Understanding Syn and Anti Elimination in E2 and Sn2 Reactions

[chops369]

Can someone please help me understand the difference between syn and anti elimination in terms of what they favor? My [extremely] limited understanding leads me to believe that syn elimination favors E2 since it mimics frontside attack, which will not work for Sn2 since there is no net-bonding when the nucleophile attacks the empty sigma antibonding orbital from this angle. I would also venture that anti elimination favors Sn2 since it mimics backside attack. Is this the only difference between the two arrangements? Please correct if I'm wrong.

 

[DDTea]

This barely makes sense and I'm really not quite sure what you're asking; could you clarify what you mean by, "what they favor?" Do you mean what substrates favor syn or anti-elimination? Are you trying to discuss which reactions (E2, E1, Sn2, Sn1) can compete with one another?

 

[chops369]

This barely makes sense and I'm really not quite sure what you're asking; could you clarify what you mean by, "what they favor?" Do you mean what substrates favor syn or anti-elimination? Are you trying to discuss which reactions (E2, E1, Sn2, Sn1) can compete with one another?

My bad. I meant to ask what the syn and anti arrangements favor. My organic textbook says that syn and anti are favored in the E2 reaction over both a 60^o dihedral angle and a 120^o dihedral angle. This makes sense to me, since these arrangements would require further rotation to make a planar alkene. Then it goes off on some tangent about how the syn arrangement, when attacked by a nucleophile/base, resembles what is seen in an SN2 backside attack, whereas the anti arrangement appears similar to frontside attack. The book is not very clear about this, hence my confusion and my badly written question.

 

[DDTea]

Well, E2 won't happen with a syn arrangement--so I don't know what your book is talking about there! If you look at the transition state for E2, it requires that the base and the leaving group to be be anti-periplanar to one another. In linear molecules, syn and anti in this case aren't a problem because free rotation of the relevant C-C bond can bring it into the proper geometry for E2 reaction.

Free rotation is not going to be a major obstacle to any reaction (keep in mind, bonds rotate at ~10^12 times/second!). If the rotation is hindered somehow (e.g., in a cyclopentane ring), then it might not be possible to reach the transition state for a particular reaction.

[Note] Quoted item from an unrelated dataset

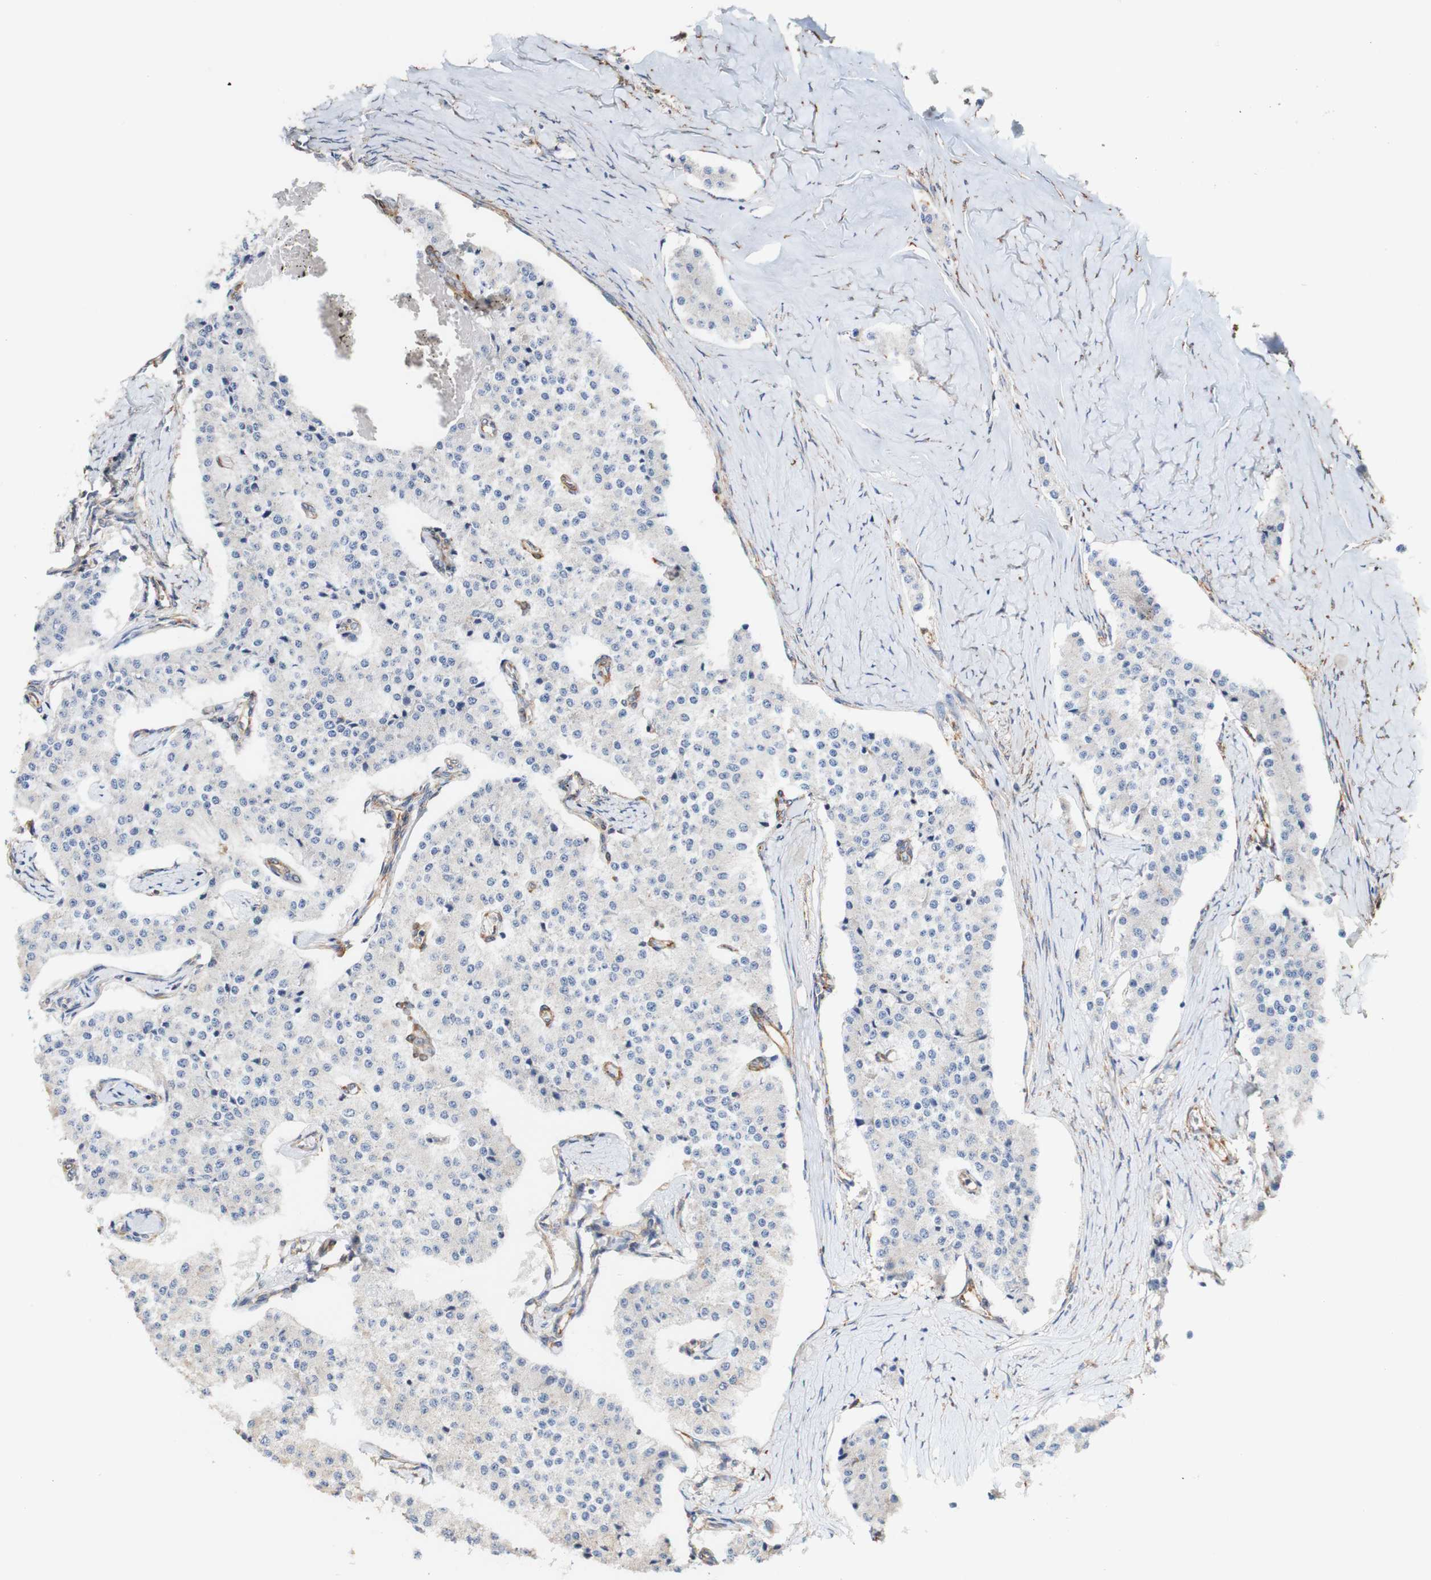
{"staining": {"intensity": "negative", "quantity": "none", "location": "none"}, "tissue": "carcinoid", "cell_type": "Tumor cells", "image_type": "cancer", "snomed": [{"axis": "morphology", "description": "Carcinoid, malignant, NOS"}, {"axis": "topography", "description": "Colon"}], "caption": "This is an immunohistochemistry micrograph of human carcinoid. There is no expression in tumor cells.", "gene": "EIF2AK4", "patient": {"sex": "female", "age": 52}}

In general though, if you're confused, Sn1 reactions are going to compete with E1 reactions (since both involve an intermediate carbocation); Sn2 reactions are going to compete with E2 (since both are concerted mechanisms that occur under the same reaction conditions). In reality, few reactions are "pure" Sn1 or Sn2 reactions. They tend to be some shade of grey in between them (again, look at the transition states! notice the similarity between Sn1 and Sn2 in that light).

 

[AsuraSky]

I don't know if I have the same book as the topic starter (Organic Chemistry 7th edition by L.G. Wade Jr) but my book also mentions the E2 reaction occurring when there's a syn-coplanar relationship between the leaving group and an H when there is no free rotation (like in a cycloalkane). The book says:

The transition state for the anti-coplanar arrangement is a staggered conformation, with the base far away from the leaving group. In most cases, this transition state is lower in energy than that for the syn-coplanar elimination

Ok, makes sense but then the book goes on to say

Some molecules are rigidly held in eclipsed (or nearly eclipsed) conformations, with a hydrogen atom and a leaving group in a syn-coplanar arrangement. Such compounds are likely to undergo E2 elimination by a concerted syn-coplanar mechanism. Deuterium labeling (using D, the hydrogen isotope with mass number 2) is used in the following reaction to show which atom is abstracted by the base. Only the hydrogen atom is abstracted, because it is held in a syn-coplanar position with the bromine atom. Remember that syn-coplanar eliminations are unusual, however, and anti-coplanar eliminations are more common

The book then goes on to show the following picture

I'm confused about this too. I've missed many a test question thinking that there's a syn-coplanar elimination when the correct answer is some other reaction mechanism. Is syn-coplanar elimination that unusual so that it almost never occurs and follows some other reaction mechanism instead (even in ring compounds with no free rotation)?

 

[DDTea]

I love when I learn something new. After checking out the wiki page for the E2 reaction, it turns out it *does* happen in a synperiplanar geometry. However, it is energetically less favorable than the antiperiplanar geometry. Now I'm going to have to look this up in my physical organic book. Cool thread!

 

[chemisttree]

The book then goes on to show the following picture

I'm confused about this too. I've missed many a test question thinking that there's a syn-coplanar elimination when the correct answer is some other reaction mechanism. Is syn-coplanar elimination that unusual so that it almost never occurs and follows some other reaction mechanism instead (even in ring compounds with no free rotation)?

So, in this reaction, the rate determing step involves the alkoxide. Can you posit a mechanism for this E2 elimination? Your example is a very special case. The deuterium and the bromine should eliminate in an anti fashion except that there is a steric interference somewhere in this case.